Bahcesehir University CMP5130 MACHINE LEARNING AND PATTERN RECOGNITION Homework #1 - Naive Bayes Classifier
You are asked to implement naive bayes classifier on abalone dataset.
Detailed information about abalone dataset can be found at http://archive.ics.uci.edu/ml/datasets/Abalone
The aim of the dataset is to predict the age of abalone from physical measurements. Originally it is a regression problem in which the output is age in years. However, we will use it as a classification problem. The age value is already discretized as young, middle-aged, and old. The dataset (input features and class labels of the samples) is provided as a seperate text file (abalone_dataset.txt).
input: Sex,Length,Diameter,Height,Whole weight,Shucked weight,Viscera weight,Shell weight
output: class label (less than 8 in age belongs to class 1 (young), between 8 and 12 to class 2 (middle-aged), greater than 12 to class 3 (old))
Optimization on validation set is not required in Naive Bayes classification.
So, the dataset will be divided into training and validation sets only (i.e. there will not be a test set).
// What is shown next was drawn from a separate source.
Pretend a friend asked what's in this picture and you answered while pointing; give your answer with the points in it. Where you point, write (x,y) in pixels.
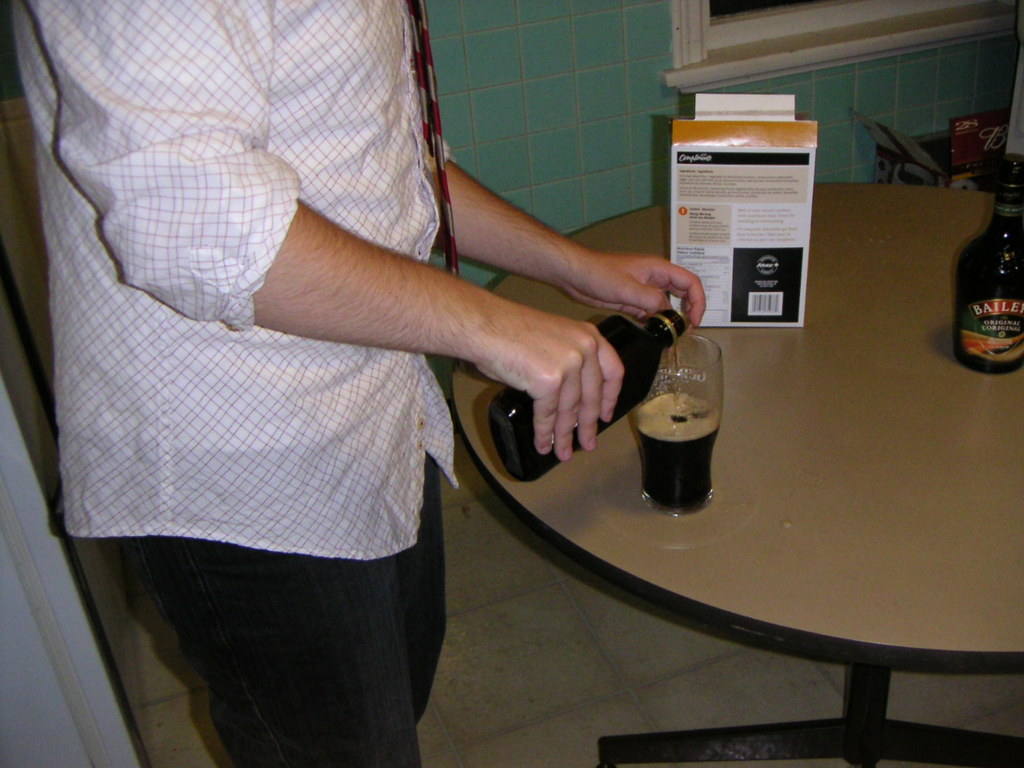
This is the picture taken in a room (646,557), there is a man (399,428) standing on a floor (446,633) and the man (425,369) is holding a bottle (526,404). In front of the man (426,306) there is a table (852,438) on the table (841,454) there is a glass (689,446), bottle (1023,244) and a box (701,219). Background of the table (565,308) is a wall (573,131).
You are asked to implement naive bayes classifier for the following four cases:
- Assume gaussian distribution for continuous features. Report the accuracies for each of the following case:
1.1) 100 samples for training, and rest for validation set 1.2) 1000 samples for training, and rest for validation set
- Use Histogram Estimator for each of the continuous feature. Determine the bin size for each feature with your own criterion. Report the accuracies for each of the following case:
2.1) 100 samples for training, and rest for validation set 2.2) 1000 samples for training, and rest for validation set
For each of the above cases,
-
Report how many total misclassification errors are there on the training and validation sets, together with the confusion matrices. (Note: A confusion matrix is a 3x3 matrix (if # of classes is 3) where entry (i,j) contains the number of instances belonging to i but are assigned to j; ideally it should be a diagonal matrix.)
-
Report the case in which highest accuracy is obtained. Write your comments about the results.